** begin Page excerpt **

Integrate the following:  ∫x^2 sin^3 (x) dx. Also, please show steps of solution.

I thank you for any help.

 

\(\int\;x^2sin^3x\;dx\\ =\int\;x^2sinx\;sin^2x\;dx\\ =\int\;x^2sinx\;sin^2x\;dx\\ \qquad \qquad cos2x=cos^2x-sin^2x\\ \qquad \qquad cos2x=1-2sin^2x\\ \qquad \qquad 2sin^2x=1-cos2x\\ \qquad \qquad sin^2x=\frac{1-cos2x}{2}\\ =\int\;x^2sinx\;\frac{1-cos2x}{2}\;dx\\ =\int\;\;\frac{x^2sin(x)-x^2sinxcos(2x)}{2}\;dx\\ =\frac{-1}{2}\int\;[x^2sin(x)cos(2x)-x^2sin(x)]\;dx\\ \)

** end Page excerpt **

#### [Written instruction 1]
Summarize the integration thread in two sentences.
#### [Written instruction 2]
Translate the sentence "Also, please show steps of solution." from the integration thread into Spanish.
#### [Written instruction 3]
In the integration thread, what expression is substituted for sin^2 x?

** begin Supplied information **

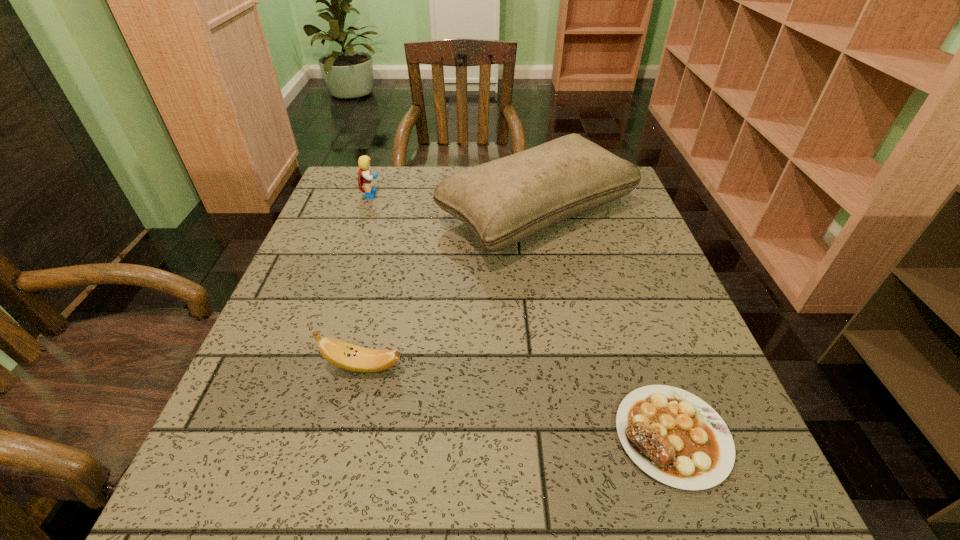
The height and width of the screenshot is (540, 960). In the image, there is a desktop. Identify the location of vacant space at the far edge. (465, 167).

I want to click on free region at the left edge of the desktop, so [270, 381].

Where is `free spot at the right edge of the desktop`? free spot at the right edge of the desktop is located at coordinates (644, 330).

The image size is (960, 540). I want to click on vacant space at the far left corner, so click(x=327, y=210).

In the image, there is a desktop. Identify the location of vacant space at the near left corner. The image size is (960, 540). (290, 509).

Locate an element on the screen. This screenshot has width=960, height=540. blank space at the near right corner of the desktop is located at coordinates 781,520.

Locate an element on the screen. Image resolution: width=960 pixels, height=540 pixels. free point between the third farthest object and the cushion is located at coordinates (450, 289).

The image size is (960, 540). Identify the location of empty space between the banana and the Lego. (368, 281).

Identify the location of free space between the third tallest object and the third shortest object. The image size is (960, 540). (368, 281).

Locate an element on the screen. free spot between the third shortest object and the steak is located at coordinates (522, 315).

** end Supplied information **

#### [Expected answer 1]
A post asks for the integral of x^2 sin^3(x) dx, with the solution steps shown. The worked reply writes sin^3 x as sin x times sin^2 x, replaces sin^2 x with (1 - cos 2x)/2, and rewrites the integral as -1/2 times the integral of [x^2 sin(x) cos(2x) - x^2 sin(x)] dx.

#### [Expected answer 2]
Además, por favor, muestre los pasos de la solución.

#### [Expected answer 3]
(1 - cos 2x)/2